The student will become our children’s best friend: whether or not this expectation turns out to be true for your family will depend on many things, including the ages of your children and the age of the student, whether there are feelings of friendship or rivalry between the children and the student, the student’s cultural norms, and their personality. Being best friends with your children is not necessary for the experience to be a growing and learning one for everyone.
The student will speak fluent English: English language abilities vary depending on the type of language teaching and standards in various countries. It may be that your student has studied English but does not speak or understand it very well. You may learn the great value of nonverbal communication or what is often called “ body language ” – facial expressions and gestures – if your student’s spoken English is weak when he or she first comes to stay with you. Be creative! With a little effort by both parties, you soon will be able to communicate effectively.
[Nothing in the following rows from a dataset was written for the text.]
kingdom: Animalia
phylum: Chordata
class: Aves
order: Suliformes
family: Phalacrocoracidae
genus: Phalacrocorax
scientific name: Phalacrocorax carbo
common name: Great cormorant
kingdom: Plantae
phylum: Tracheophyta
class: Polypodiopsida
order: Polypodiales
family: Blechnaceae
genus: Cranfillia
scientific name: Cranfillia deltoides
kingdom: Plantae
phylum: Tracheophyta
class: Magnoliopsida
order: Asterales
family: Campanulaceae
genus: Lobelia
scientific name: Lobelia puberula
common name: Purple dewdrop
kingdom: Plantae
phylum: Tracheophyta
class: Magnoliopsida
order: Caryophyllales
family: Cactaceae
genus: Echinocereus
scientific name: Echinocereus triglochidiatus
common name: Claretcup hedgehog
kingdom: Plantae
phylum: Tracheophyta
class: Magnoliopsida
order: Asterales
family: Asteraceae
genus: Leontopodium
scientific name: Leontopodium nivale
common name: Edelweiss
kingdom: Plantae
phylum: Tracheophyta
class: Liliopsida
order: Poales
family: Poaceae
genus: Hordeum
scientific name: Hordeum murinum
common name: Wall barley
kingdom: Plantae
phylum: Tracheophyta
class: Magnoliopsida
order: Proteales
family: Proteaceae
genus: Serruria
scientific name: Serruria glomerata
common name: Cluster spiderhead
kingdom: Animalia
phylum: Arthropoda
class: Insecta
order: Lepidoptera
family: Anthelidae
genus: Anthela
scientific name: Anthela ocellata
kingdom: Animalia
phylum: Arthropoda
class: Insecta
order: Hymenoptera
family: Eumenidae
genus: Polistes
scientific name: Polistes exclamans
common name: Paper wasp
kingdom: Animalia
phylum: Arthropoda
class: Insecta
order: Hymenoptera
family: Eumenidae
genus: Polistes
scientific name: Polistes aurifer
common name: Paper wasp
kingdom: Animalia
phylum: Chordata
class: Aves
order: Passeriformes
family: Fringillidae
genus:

The experience will be a “rose garden”: More than one host family has told YFU that the experience of hosting an exchange student was much tougher than they expected, but was nonetheless worthwhile. Usually, the learning situations that mean more to us in the long run are those that have had their difficult parts. At the end, most families feel that having a student was a very positive learning experience, even though it was not always a rose garden or the roses had a few thorns.
Trying to set realistic expectations is not easy. You and your family are looking forward to a great adventure, as is your student. One purpose of this handbook is to give you ideas on how to prepare your family for your student’s stay.